Give back, unchanged, each line from the one containing "G04 #@! TF.SameCoordinates,Original*" through the last line of the entries below.

■ ■ ■ ■ ■ ■ ■

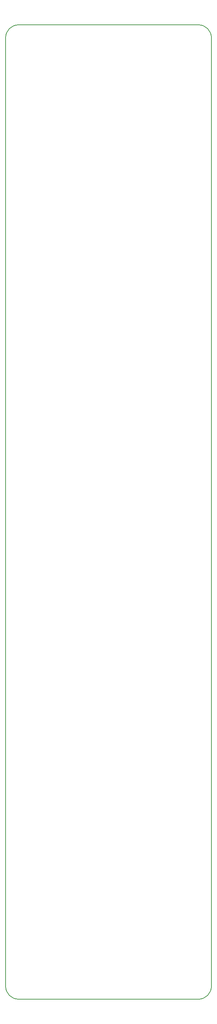
<source format=gm1>
G04 #@! TF.GenerationSoftware,KiCad,Pcbnew,5.1.5-52549c5~84~ubuntu18.04.1*
G04 #@! TF.CreationDate,2020-02-28T12:30:24-05:00*
G04 #@! TF.ProjectId,BMS_peripheral_v2,424d535f-7065-4726-9970-686572616c5f,rev?*
G04 #@! TF.SameCoordinates,Original*
G04 #@! TF.FileFunction,Profile,NP*
%FSLAX46Y46*%
G04 Gerber Fmt 4.6, Leading zero omitted, Abs format (unit mm)*
G04 Created by KiCad (PCBNEW 5.1.5-52549c5~84~ubuntu18.04.1) date 2020-02-28 12:30:24*
%MOMM*%
%LPD*%
G04 APERTURE LIST*
%ADD10C,0.200000*%
G04 APERTURE END LIST*
D10*
X177669434Y-378968000D02*
G75*
G02X174494434Y-375793000I0J3175000D01*
G01*
X174494434Y-145922999D02*
X174494434Y-375793000D01*
X177669434Y-378968000D02*
X221357434Y-378968000D01*
X224532434Y-375793000D02*
X224532434Y-145922999D01*
X174494434Y-145922999D02*
G75*
G02X177669434Y-142747999I3175000J0D01*
G01*
X221357434Y-142747999D02*
G75*
G02X224532434Y-145922999I0J-3175000D01*
G01*
X224532434Y-375793000D02*
G75*
G02X221357434Y-378968000I-3175000J0D01*
G01*
X221357434Y-142748000D02*
X177669434Y-142748000D01*
M02*

</source>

■ ■ ■ ■ ■ ■ ■

- **The completed task**:
G04 #@! TF.SameCoordinates,Original*
G04 #@! TF.FileFunction,Profile,NP*
%FSLAX46Y46*%
G04 Gerber Fmt 4.6, Leading zero omitted, Abs format (unit mm)*
G04 Created by KiCad (PCBNEW 5.1.5-52549c5~84~ubuntu18.04.1) date 2020-02-28 12:30:24*
%MOMM*%
%LPD*%
G04 APERTURE LIST*
%ADD10C,0.200000*%
G04 APERTURE END LIST*
D10*
X177669434Y-378968000D02*
G75*
G02X174494434Y-375793000I0J3175000D01*
G01*
X174494434Y-145922999D02*
X174494434Y-375793000D01*
X177669434Y-378968000D02*
X221357434Y-378968000D01*
X224532434Y-375793000D02*
X224532434Y-145922999D01*
X174494434Y-145922999D02*
G75*
G02X177669434Y-142747999I3175000J0D01*
G01*
X221357434Y-142747999D02*
G75*
G02X224532434Y-145922999I0J-3175000D01*
G01*
X224532434Y-375793000D02*
G75*
G02X221357434Y-378968000I-3175000J0D01*
G01*
X221357434Y-142748000D02*
X177669434Y-142748000D01*
M02*

</source>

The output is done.